Je suis fier de toi.
Quant à tes fiançailles avec Maddie, même si tu as l’air de croire que ça ne concernait que
moi, j’ai su, le jour où j’ai vu ton regard s’illuminer dans les Hamptons, quand elle est arrivée
pour ce dîner tardif, que c’était la bonne.
Prends soin d’elle. Prends soin de ta mère. Protège ta sœur. Prends part à l’éducation de ta
nièce.
Oh ! et essaie de ne pas tuer ton frère.
Je t’aime,
Papa
Elle se hissa sur la pointe des pieds et me donna une tape sur la nuque. Je
ris et la soulevai dans mes bras sous les yeux choqués de nos invités et de
notre pasteur.
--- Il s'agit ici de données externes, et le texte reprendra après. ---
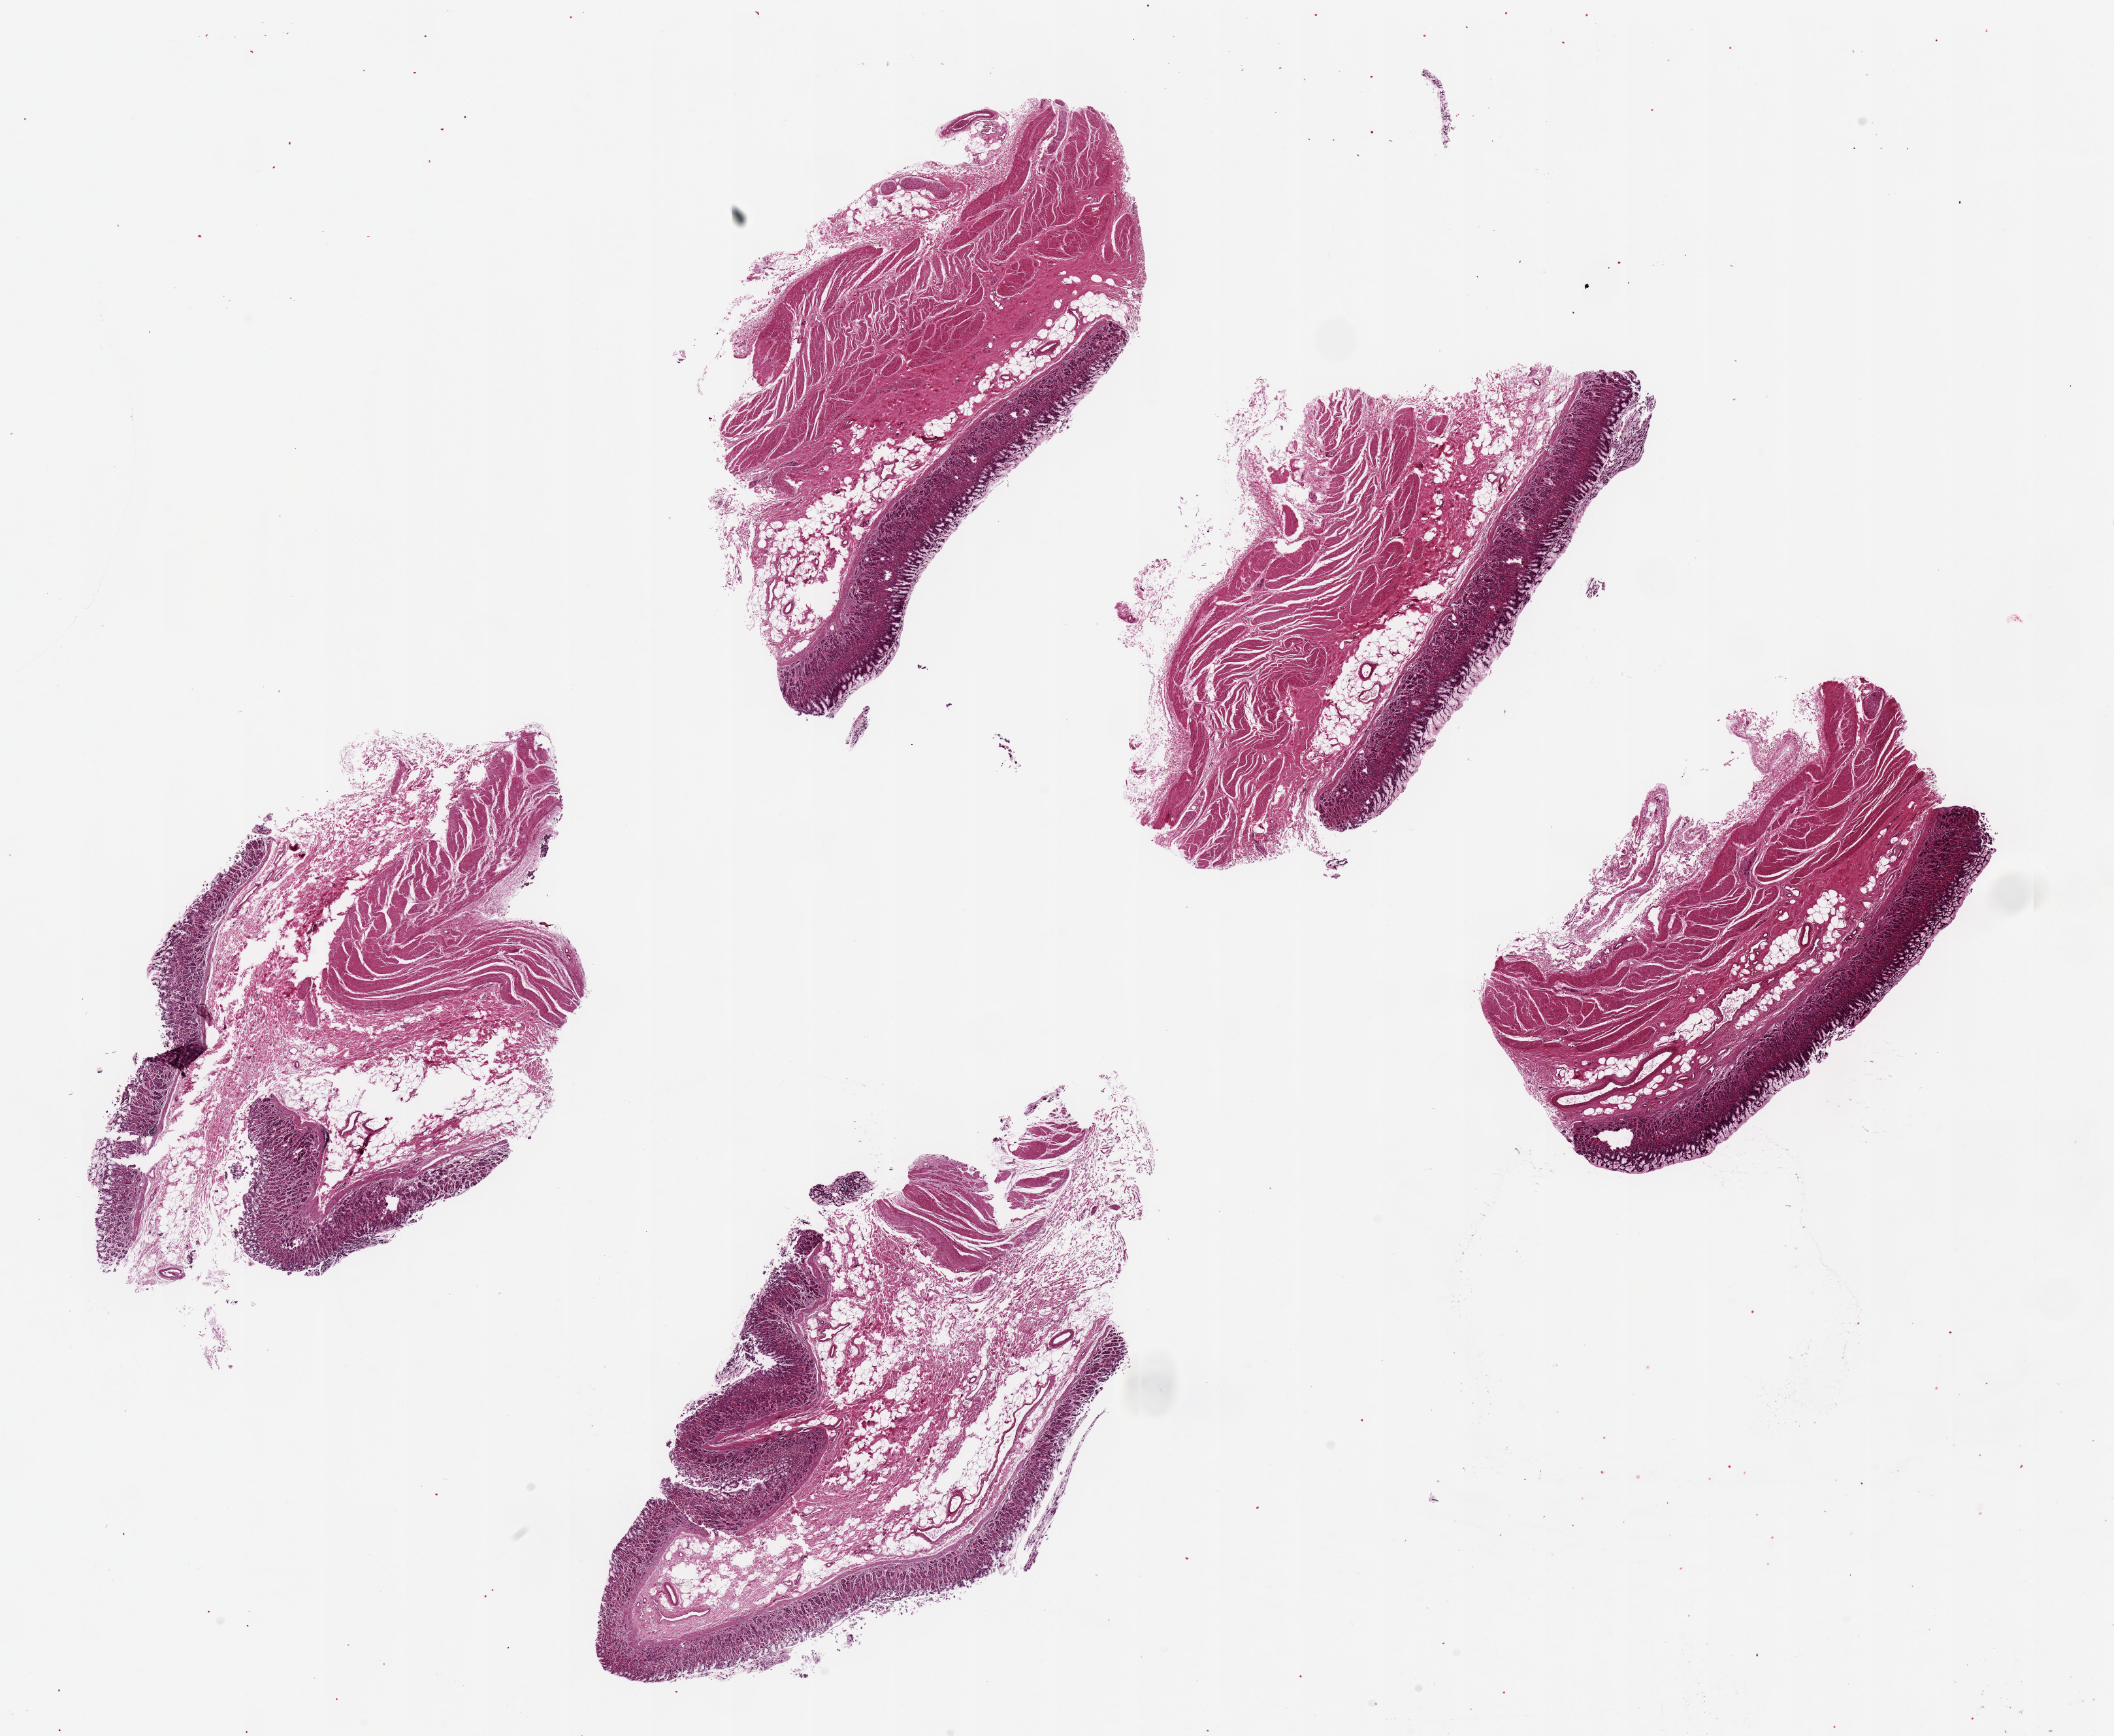
Haematoxylin and eosin whole-slide image — whole scanned area (about 25.6 x 21.0 mm) shown as a low-resolution overview; PAXgene-fixed paraffin-embedded (PFPE) section; target tissue: stomach; donor tissue sample. Male donor.
• review note (as recorded): 5 ~6.5x3.5mm pieces; mucosa exceptionally well-preserved and ~15-20% of thickness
Et de son harem « d’époux » de son enfance.
— Alors pourquoi voudrais-tu que je panique ? murmurai-je contre ses
lèvres sans plus me préoccuper des convenances.
Elle passa ses bras autour de moi. La foule gloussa.
— On voit votre queue, monsieur le diable.
— Ça, murmurai-je en mordillant sa lèvre inférieure, suffisamment bas
pour ne pas être entendu des hôtes, c’est parce que j’ai toujours envie de toi.